How can banks create a CVP that attracts SMEs?

The Rise of SMEs opinion paper also explores six keys to unlocking the SME opportunity. Visa’s suite of capabilities, powered by insights from VisaNet data, can be leveraged with our network of partners to help unlock SME potential by designing a CVP that is not only tailored to SME needs but also provides a best-in-class experience.

  • Providing a convenient and user-friendly experience – SMEs are looking for a product that adds value and makes their lives easier, which means offering quick underwriting and approval, a streamlined user experience and a focus on positive results. Using Visa’s credit scoring solutions, go-to market and payment strategy knowledge and customer experience and lifecycle management plans can support banks with offering a product that runs smoothly and benefits SMEs.
  • Embracing digital capabilities – SMEs want digital capabilities so that they can manage their accounts and businesses remotely. This requires an offer of services such as digital onboarding and virtual issuance. Utilizing the Visa Token Service allows the provision of an easy and secure virtual product.
  • Offering end to end business management and integration – Offering business admin features, such as sending and paying invoices is a great way to attract SMEs.
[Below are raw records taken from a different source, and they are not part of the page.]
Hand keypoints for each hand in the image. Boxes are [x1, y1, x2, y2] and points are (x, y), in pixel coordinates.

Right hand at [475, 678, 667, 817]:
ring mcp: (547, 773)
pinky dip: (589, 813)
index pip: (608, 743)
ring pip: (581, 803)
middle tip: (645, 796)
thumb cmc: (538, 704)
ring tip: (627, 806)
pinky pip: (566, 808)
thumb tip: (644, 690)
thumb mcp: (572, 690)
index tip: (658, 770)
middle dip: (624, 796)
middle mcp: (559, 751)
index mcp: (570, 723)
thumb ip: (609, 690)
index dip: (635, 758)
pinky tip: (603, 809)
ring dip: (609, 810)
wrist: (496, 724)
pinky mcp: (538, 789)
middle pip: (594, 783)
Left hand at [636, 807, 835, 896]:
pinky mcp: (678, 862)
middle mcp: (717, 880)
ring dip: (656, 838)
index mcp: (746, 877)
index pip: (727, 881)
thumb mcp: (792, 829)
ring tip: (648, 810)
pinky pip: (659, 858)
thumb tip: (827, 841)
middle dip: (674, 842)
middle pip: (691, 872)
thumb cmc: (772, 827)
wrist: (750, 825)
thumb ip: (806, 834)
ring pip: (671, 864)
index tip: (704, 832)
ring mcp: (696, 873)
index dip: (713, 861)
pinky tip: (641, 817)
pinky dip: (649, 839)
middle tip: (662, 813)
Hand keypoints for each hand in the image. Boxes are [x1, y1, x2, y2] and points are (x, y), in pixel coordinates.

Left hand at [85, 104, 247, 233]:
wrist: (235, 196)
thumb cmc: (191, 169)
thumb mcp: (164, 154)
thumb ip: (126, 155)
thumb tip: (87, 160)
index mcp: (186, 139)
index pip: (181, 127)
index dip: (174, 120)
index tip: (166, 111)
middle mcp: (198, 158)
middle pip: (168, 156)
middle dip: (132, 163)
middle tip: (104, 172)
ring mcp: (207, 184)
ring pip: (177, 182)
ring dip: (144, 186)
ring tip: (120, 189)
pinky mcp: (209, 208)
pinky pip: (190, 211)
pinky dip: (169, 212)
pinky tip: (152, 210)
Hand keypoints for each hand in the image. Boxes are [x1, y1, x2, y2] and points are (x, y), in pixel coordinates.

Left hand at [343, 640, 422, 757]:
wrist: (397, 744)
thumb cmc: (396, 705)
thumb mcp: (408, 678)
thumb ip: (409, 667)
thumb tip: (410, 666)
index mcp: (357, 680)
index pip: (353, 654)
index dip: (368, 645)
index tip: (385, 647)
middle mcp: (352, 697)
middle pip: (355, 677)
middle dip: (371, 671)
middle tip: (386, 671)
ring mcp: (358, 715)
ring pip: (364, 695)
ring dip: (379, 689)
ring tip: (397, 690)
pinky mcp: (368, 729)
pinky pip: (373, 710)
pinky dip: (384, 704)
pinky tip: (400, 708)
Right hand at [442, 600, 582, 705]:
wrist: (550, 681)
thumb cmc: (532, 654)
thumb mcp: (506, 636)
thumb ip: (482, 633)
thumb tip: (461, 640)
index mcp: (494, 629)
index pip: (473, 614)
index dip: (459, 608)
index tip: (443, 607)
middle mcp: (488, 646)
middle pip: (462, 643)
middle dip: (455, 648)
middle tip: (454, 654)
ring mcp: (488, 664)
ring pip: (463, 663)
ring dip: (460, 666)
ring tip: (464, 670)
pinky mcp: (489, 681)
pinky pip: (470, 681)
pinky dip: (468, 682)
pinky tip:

One of many businesses management features Visa can help banks offer is integration into cloud accounting.
  • Ensuring your CVP is personalized and customized – Targeting SMEs is all about meeting their needs and providing them with the right product, so it goes without saying that the CVP offered must be able to adapt to unique user needs. Visa can carry out a segmentation exercise to help tailor banks’ CVP to the different personas that exist within the SME market.
  • Understanding the nuisances of your local market – SMEs can’t be approached from a global perspective; a local approach is needed to develop a truly holistic approach. VisaNet data allows us to provide unique insights to any market so that banks are providing benefits that are locally relevant.
  • Knowing that SMEs need to be looked at from both the Issuing and Acquiring perspective –  SMEs have needs that fall into issuing and acquiring categories. Visa can help decipher SMEs’ overlapping traits and behaviors and provide banks with a host of capabilities that can be delivered at each step of the SME customer journey.

As the rise of SMEs continues it is important that both Issuers and Acquirers do not dismiss opportunities and take the time to ensure that they have a value proposition offering that meets the needs of the SME sector.